### Study questions:
a. In the passage on God and the Good, transcribe the part that opens with the words containing "And now, Israel, what" and closes with "with your God?".
b. Answer these questions from the passage on God and the Good:
(i) In which chapter of Genesis does God begin His narrative?
(ii) Which chapter of Exodus is cited for God's moral laws?
(iii) In the quoted Micah 6:8, what three things does the LORD require?

### Selected excerpt:
But this is not Reality.  Reality is that God, as Creator, has created and ordained “the Good”.  And we find ourselves living in a substrate below His ordained goodness, indicated below.


Good is not relative.  God begins His narrative (Gen 1) by announcing that each of His days of Creation, beginning with the third day, were “good”, culminating with His sixth-day creation of life and man, and looking back over all of His Creation declaring it “very good”.

The balance of the Bible’s Old Testament teaches us primarily two things: 1) God’s moral laws (Ex 20), and: 2) we are to be obedient to His moral laws to live in the Good (e.g. Dt 30:2).

But these are just a kind of preliminary to the revelation of Jesus of Nazareth.  Jesus endorses but extends these basic rules in His ministry.  Probably His Sermon on the Mount provides the greatest insight into just how different following God’s rules are from living within the Good of God.  In fact, Jesus’ entire ministry called attention to how the interpretation of God’s rules of living given to the Israelites, was a synopsis of His underlying message.  God told the Israelites, for example, Deuteronomy 10:12:

And now, Israel, what does the LORD your God require of you, but to fear the LORD your God, to walk in all his ways, to love him, to serve the LORD your God with all your heart and with all your soul,

And, in Micah 6:8 He says:

He has told you, O man, what is good; and what does the LORD require of you but to do justice, and to love kindness, and to walk humbly with your God?

The overriding requirement here to connect to the Good seems to be to connect to its Author, to love Him, and follow His instructions.  It’s simple.  But it’s not easy.

### Given data:
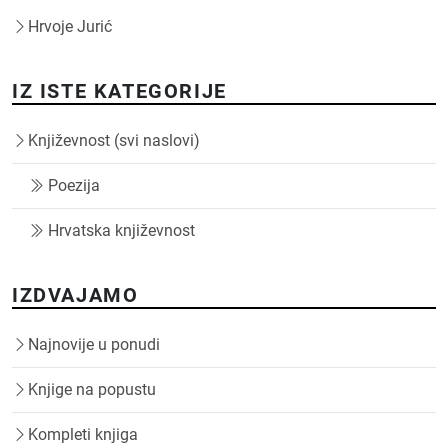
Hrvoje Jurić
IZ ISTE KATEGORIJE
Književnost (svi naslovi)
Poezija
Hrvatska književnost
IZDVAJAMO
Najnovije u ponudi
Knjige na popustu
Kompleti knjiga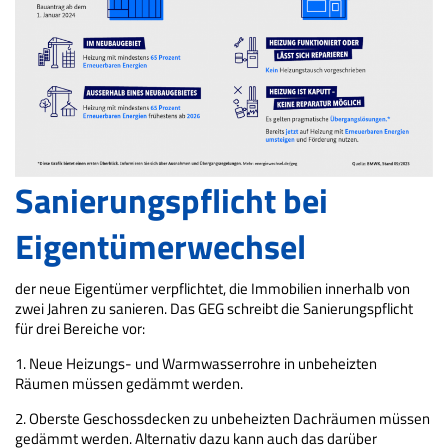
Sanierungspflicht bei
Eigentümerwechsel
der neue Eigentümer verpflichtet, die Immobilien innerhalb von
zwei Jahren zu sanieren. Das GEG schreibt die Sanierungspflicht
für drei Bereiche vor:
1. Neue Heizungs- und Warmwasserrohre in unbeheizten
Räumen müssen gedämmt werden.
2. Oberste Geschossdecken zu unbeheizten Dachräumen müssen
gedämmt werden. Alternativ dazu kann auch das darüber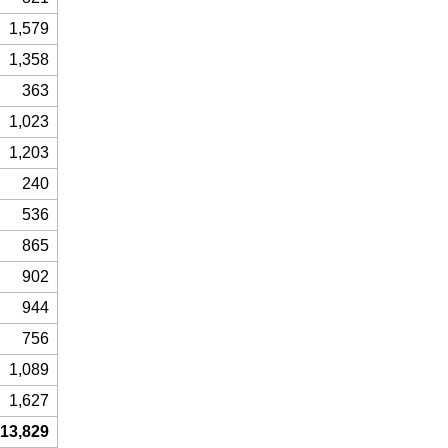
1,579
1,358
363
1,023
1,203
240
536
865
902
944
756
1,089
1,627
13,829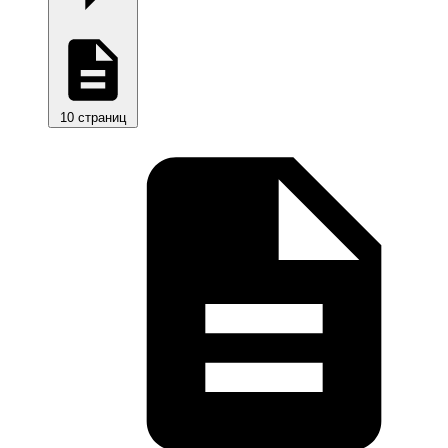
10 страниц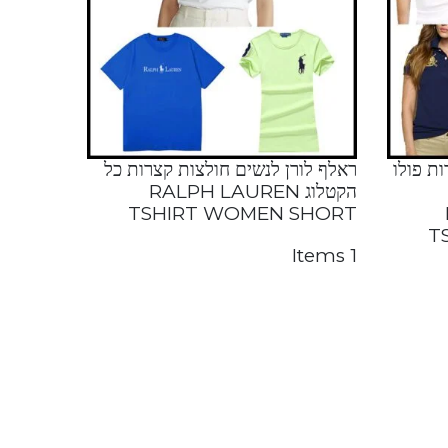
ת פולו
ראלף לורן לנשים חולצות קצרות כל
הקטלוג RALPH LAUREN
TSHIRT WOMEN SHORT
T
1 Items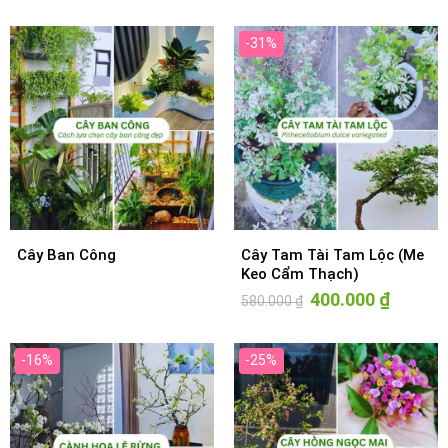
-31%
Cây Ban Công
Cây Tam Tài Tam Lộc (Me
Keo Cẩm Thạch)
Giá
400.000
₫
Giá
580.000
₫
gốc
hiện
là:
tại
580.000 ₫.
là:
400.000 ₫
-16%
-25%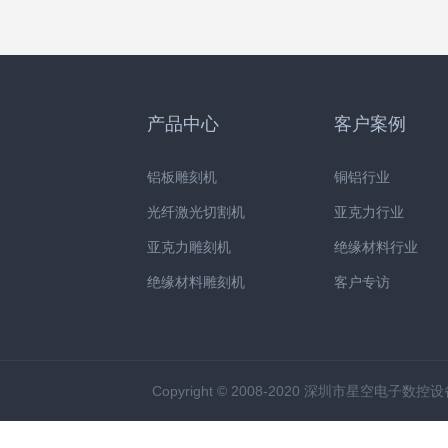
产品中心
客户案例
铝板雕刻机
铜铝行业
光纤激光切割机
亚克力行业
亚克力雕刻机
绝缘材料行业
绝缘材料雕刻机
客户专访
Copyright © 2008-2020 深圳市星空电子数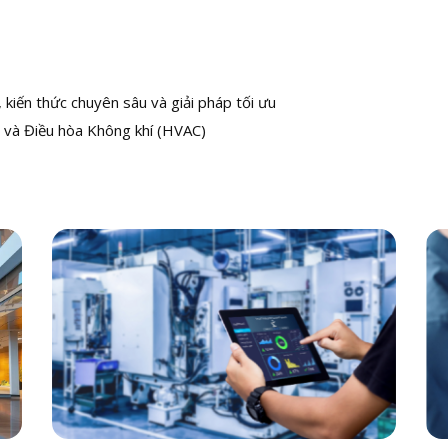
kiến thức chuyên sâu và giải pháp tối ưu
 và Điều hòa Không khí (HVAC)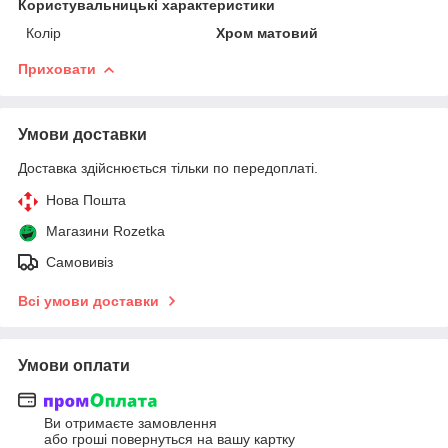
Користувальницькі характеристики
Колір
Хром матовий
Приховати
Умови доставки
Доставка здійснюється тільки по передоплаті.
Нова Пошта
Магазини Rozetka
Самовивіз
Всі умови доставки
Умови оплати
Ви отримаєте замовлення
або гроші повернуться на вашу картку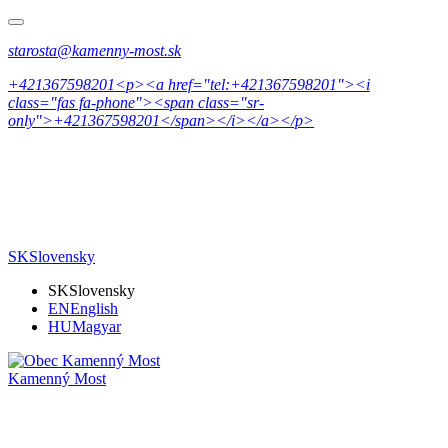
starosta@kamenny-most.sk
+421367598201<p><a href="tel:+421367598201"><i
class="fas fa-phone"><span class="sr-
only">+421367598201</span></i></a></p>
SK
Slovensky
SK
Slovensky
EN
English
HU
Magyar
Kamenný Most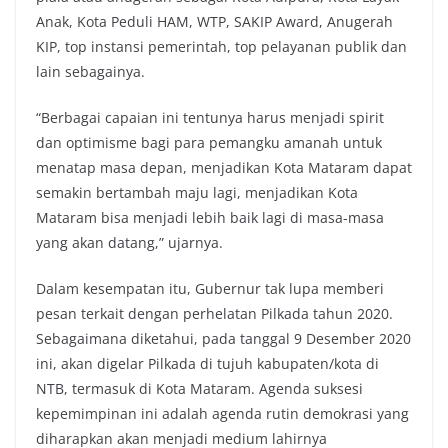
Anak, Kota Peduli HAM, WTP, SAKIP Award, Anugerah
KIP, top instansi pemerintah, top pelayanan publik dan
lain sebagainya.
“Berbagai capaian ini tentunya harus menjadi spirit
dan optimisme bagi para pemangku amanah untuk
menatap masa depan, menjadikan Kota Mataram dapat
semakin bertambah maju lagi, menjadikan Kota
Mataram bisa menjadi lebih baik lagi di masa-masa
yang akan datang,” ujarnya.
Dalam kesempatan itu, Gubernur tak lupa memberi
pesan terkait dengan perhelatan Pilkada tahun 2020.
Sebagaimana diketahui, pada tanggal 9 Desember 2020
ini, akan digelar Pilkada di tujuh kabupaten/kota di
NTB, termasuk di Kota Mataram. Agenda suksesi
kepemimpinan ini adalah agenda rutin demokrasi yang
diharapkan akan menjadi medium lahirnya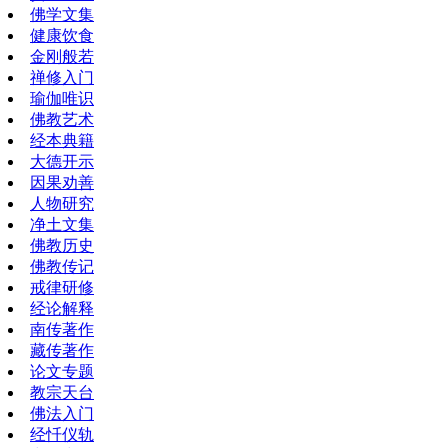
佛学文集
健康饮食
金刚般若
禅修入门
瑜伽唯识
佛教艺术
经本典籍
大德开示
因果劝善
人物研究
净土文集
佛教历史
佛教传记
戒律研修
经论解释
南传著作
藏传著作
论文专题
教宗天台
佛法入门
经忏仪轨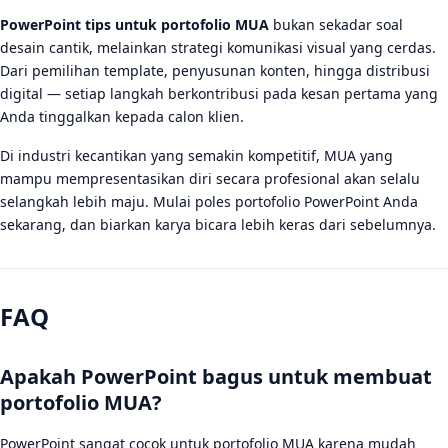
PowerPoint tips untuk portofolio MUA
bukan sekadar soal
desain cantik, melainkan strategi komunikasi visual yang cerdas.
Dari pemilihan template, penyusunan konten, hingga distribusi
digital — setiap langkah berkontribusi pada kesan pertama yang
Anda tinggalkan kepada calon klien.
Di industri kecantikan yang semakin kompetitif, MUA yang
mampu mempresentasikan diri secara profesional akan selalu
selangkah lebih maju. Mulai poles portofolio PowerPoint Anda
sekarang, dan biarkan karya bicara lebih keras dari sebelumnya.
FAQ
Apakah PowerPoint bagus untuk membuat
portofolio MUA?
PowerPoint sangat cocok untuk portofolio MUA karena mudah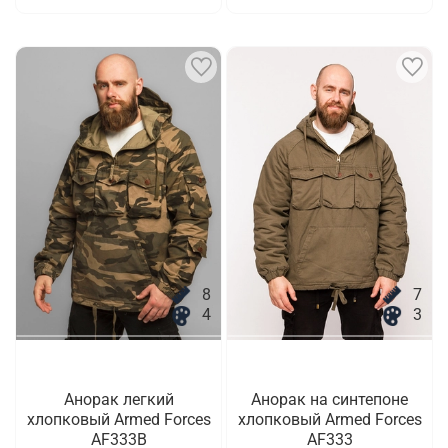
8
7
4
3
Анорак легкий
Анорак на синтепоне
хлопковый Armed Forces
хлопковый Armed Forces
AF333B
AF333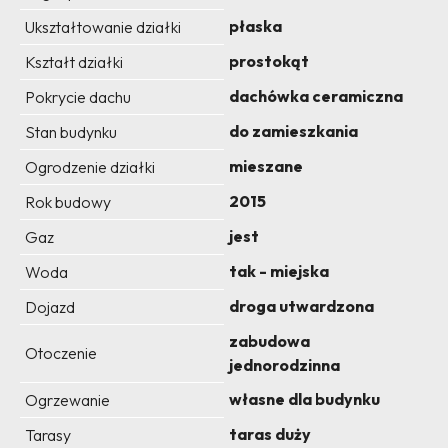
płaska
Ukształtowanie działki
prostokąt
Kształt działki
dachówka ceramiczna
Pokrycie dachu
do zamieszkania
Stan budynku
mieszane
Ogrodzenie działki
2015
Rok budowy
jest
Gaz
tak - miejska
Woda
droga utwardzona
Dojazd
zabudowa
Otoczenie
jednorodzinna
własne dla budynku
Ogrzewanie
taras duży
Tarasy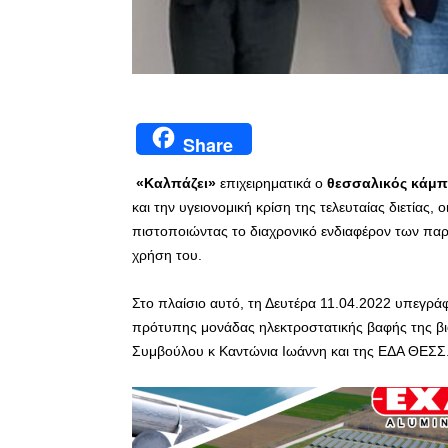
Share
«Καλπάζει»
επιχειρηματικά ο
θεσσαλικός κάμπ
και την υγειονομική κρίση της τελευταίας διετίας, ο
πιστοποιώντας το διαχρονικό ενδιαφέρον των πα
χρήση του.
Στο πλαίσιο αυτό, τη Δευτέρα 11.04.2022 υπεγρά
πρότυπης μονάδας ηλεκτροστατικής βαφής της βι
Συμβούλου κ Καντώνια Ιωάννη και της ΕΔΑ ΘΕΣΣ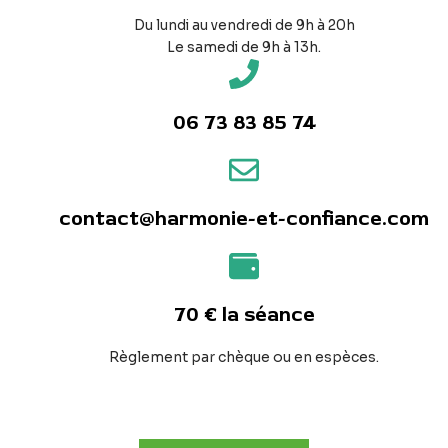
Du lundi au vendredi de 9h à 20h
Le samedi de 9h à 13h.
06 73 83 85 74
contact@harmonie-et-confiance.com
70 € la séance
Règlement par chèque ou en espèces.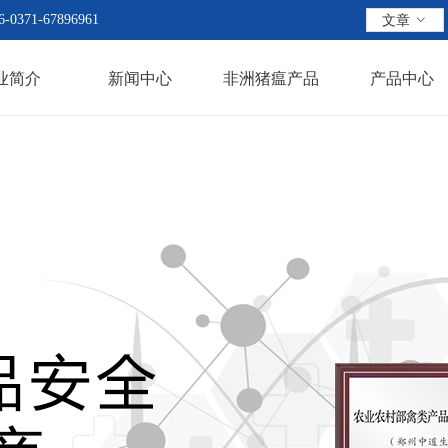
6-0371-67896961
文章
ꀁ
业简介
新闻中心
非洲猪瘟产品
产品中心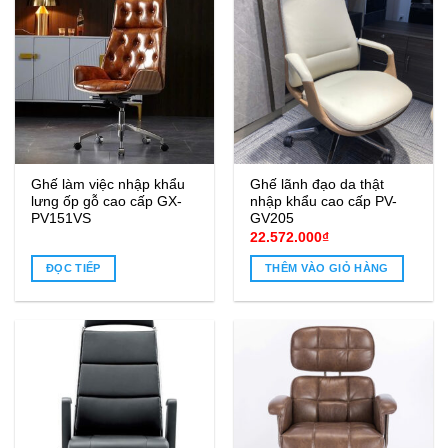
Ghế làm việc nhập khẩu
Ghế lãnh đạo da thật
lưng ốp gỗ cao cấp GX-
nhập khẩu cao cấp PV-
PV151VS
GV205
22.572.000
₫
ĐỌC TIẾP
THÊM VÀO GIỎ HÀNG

### Solution set:
a.
And now, Israel, what does the LORD your God require of you, but to fear the LORD your God, to walk in all his ways, to love him, to serve the LORD your God with all your heart and with all your soul,

And, in Micah 6:8 He says:

He has told you, O man, what is good; and what does the LORD require of you but to do justice, and to love kindness, and to walk humbly with your God?

b.
(i) Genesis 1 (Gen 1).
(ii) Exodus 20 (Ex 20).
(iii) To do justice, to love kindness, and to walk humbly with your God.